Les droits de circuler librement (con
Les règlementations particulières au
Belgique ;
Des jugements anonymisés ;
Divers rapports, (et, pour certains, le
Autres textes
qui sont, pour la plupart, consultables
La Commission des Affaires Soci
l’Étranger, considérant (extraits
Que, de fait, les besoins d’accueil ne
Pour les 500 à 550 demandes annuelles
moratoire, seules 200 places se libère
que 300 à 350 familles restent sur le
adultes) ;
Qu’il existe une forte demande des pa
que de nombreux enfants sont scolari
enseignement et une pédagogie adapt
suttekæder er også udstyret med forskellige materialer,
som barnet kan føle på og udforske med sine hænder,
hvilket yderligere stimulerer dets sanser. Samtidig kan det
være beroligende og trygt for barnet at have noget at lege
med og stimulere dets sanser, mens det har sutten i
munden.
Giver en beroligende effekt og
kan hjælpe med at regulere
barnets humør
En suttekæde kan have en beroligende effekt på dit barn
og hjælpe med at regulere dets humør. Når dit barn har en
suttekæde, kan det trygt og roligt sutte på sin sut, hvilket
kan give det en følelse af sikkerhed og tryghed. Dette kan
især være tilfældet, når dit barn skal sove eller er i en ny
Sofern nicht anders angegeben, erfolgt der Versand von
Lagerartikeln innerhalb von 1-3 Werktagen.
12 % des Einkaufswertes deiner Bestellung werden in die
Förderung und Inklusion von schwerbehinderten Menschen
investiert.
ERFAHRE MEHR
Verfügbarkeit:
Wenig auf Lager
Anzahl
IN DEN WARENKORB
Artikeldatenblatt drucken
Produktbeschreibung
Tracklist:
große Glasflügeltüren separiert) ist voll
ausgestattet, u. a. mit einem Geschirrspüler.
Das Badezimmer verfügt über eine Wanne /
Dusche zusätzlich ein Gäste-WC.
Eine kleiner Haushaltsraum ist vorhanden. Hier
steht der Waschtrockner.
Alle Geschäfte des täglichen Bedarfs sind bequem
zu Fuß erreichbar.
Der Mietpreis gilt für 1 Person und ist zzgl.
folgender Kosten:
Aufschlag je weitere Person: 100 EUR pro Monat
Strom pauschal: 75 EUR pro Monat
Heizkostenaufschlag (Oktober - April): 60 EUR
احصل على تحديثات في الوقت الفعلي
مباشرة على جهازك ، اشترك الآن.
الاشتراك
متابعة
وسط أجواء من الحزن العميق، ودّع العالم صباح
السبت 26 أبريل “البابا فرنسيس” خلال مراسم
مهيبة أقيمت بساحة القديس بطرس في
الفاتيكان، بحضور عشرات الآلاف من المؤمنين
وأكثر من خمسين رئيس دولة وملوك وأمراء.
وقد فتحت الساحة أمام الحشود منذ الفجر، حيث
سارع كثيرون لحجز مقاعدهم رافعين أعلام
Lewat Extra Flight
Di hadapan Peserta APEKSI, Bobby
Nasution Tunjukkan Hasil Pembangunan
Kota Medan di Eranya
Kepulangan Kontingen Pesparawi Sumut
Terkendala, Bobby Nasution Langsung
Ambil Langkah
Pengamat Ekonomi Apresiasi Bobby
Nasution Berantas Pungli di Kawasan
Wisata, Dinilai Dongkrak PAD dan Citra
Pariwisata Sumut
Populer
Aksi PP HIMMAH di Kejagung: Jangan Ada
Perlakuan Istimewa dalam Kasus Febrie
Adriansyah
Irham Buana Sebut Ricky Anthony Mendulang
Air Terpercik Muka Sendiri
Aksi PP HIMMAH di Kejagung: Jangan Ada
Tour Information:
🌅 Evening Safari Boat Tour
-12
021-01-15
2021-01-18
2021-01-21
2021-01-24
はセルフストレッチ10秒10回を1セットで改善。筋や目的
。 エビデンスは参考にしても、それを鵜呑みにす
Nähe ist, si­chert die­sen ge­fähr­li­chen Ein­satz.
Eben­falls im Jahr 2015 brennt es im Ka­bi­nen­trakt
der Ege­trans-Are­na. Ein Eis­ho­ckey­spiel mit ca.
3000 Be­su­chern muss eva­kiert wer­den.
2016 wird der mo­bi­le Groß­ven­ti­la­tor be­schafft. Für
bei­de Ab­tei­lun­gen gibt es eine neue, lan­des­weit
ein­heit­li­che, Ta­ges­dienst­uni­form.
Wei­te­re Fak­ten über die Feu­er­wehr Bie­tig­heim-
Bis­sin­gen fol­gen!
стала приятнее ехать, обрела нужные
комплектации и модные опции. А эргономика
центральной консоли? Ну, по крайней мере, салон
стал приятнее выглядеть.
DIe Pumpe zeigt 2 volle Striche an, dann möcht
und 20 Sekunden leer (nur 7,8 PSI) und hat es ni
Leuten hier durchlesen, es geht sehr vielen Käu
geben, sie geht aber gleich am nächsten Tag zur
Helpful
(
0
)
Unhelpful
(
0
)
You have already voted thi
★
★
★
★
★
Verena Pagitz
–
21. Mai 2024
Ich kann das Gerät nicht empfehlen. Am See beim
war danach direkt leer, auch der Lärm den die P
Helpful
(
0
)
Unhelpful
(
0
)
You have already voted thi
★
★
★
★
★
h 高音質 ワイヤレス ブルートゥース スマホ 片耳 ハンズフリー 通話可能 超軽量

=-=-=

Task requirements:
Gather all lines from the records above in which "være" appears.

Exercise result:
være beroligende og trygt for barnet at have noget at lege
især være tilfældet, når dit barn skal sove eller er i en ny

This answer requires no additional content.